Junior Emily McNutt discovered that she and her parents had contracted COVID-19 shortly after she returned home to Arizona from the Lausanne program. While all three of them experienced different symptoms, McNutt said her most notable symptoms were loss of taste and smell, headaches and body aches. Like Zohary, McNutt said she mostly felt afraid for her parents’ health rather than her own.
“Both of my parents used to smoke, [and] they’re both over 50,” McNutt said. “That was sort of the bigger fear — not knowing when it was like, OK, they probably won’t get worse, not knowing when it was in the clear. There was less of a personal fear but definitely a worry for my parents, which was crappy to also feel on top of already being sick.”
McNutt said her family felt fortunate to have been financially stable while in quarantine, despite having to stay in their house for over a month.

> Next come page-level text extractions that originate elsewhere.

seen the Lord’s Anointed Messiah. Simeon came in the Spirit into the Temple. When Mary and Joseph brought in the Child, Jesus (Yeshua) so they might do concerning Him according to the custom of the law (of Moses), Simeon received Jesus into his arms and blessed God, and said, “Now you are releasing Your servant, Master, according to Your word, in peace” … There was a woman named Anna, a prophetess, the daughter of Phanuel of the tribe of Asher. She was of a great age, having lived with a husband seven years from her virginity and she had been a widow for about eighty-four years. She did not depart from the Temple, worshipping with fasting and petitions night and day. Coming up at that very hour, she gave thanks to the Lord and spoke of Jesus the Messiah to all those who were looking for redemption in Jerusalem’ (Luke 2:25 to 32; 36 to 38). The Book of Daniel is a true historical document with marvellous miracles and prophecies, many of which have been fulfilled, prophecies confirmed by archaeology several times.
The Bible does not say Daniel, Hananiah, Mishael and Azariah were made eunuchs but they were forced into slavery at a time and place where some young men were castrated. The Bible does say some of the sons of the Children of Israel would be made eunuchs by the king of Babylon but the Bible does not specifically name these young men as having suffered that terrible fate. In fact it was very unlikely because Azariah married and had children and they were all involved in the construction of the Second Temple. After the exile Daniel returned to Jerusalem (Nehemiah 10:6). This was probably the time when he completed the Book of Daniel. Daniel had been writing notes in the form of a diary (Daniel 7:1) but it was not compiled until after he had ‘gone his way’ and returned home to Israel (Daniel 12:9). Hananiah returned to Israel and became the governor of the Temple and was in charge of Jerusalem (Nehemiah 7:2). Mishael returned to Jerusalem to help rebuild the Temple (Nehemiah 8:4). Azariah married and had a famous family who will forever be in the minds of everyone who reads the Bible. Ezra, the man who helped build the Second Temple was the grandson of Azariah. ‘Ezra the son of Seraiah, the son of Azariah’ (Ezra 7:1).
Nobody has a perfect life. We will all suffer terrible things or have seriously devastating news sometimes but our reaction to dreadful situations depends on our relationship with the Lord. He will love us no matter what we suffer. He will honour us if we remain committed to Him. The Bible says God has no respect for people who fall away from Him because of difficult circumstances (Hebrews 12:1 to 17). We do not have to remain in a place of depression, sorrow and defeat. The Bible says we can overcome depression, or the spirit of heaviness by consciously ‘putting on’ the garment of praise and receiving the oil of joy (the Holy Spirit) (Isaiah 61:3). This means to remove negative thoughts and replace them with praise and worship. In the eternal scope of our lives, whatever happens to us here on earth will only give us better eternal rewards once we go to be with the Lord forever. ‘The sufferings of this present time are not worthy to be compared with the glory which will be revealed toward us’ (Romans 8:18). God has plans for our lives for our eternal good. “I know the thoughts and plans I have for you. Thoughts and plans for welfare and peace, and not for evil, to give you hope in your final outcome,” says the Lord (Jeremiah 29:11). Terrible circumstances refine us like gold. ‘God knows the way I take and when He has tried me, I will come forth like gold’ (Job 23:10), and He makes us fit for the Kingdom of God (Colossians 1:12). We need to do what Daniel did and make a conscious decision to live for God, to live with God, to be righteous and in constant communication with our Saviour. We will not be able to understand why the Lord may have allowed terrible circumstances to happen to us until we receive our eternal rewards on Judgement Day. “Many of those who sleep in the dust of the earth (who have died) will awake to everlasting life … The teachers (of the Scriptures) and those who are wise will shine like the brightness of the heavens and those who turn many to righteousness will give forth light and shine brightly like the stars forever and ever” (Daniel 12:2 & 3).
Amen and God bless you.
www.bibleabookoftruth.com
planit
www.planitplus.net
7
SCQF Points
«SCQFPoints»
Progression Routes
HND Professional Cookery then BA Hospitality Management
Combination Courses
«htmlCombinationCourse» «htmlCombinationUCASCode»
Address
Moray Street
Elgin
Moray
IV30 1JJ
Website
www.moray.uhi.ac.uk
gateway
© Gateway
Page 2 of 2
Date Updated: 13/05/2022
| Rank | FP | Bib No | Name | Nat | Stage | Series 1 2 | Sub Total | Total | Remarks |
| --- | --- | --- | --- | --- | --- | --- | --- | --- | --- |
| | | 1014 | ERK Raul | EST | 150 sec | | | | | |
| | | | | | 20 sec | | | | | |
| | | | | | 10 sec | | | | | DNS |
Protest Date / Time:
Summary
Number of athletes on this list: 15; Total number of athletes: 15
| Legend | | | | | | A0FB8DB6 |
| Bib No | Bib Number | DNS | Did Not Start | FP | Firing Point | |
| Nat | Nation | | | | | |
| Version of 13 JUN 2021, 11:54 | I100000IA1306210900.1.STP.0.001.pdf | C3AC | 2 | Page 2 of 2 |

“We were in a privileged position that no one lost significant finances because of it,” McNutt said. “My dad already works from home, and my mom’s a teacher, so no one lost jobs or had serious hardships in that way. But we were out for five weeks, and if we were a family that needed someone to be working that whole time not in the house, that would have been devastating.”
An aspect of having COVID-19 that McNutt said surprised her was the fact that no one in her household ever ran a fever during their time spent in quarantine, which she said made her wary of the fact that many businesses and schools’ reopening plans are contingent upon temperature checks.
“A lot of reopening plans don’t take things into a strong consideration of how much reasonable interaction you have with another person in this setting, or how symptoms look differently for different people or that your symptoms can develop a little bit later than when you contracted it,” McNutt said.
Zohary said young people need to take COVID-19 more seriously and not think of themselves as immune to the virus solely because of their age.
“People are acknowledging the problem but thinking they’re invincible,” Zohary said. “Young people have this complex where they think nothing wrong can happen to them until they have it.”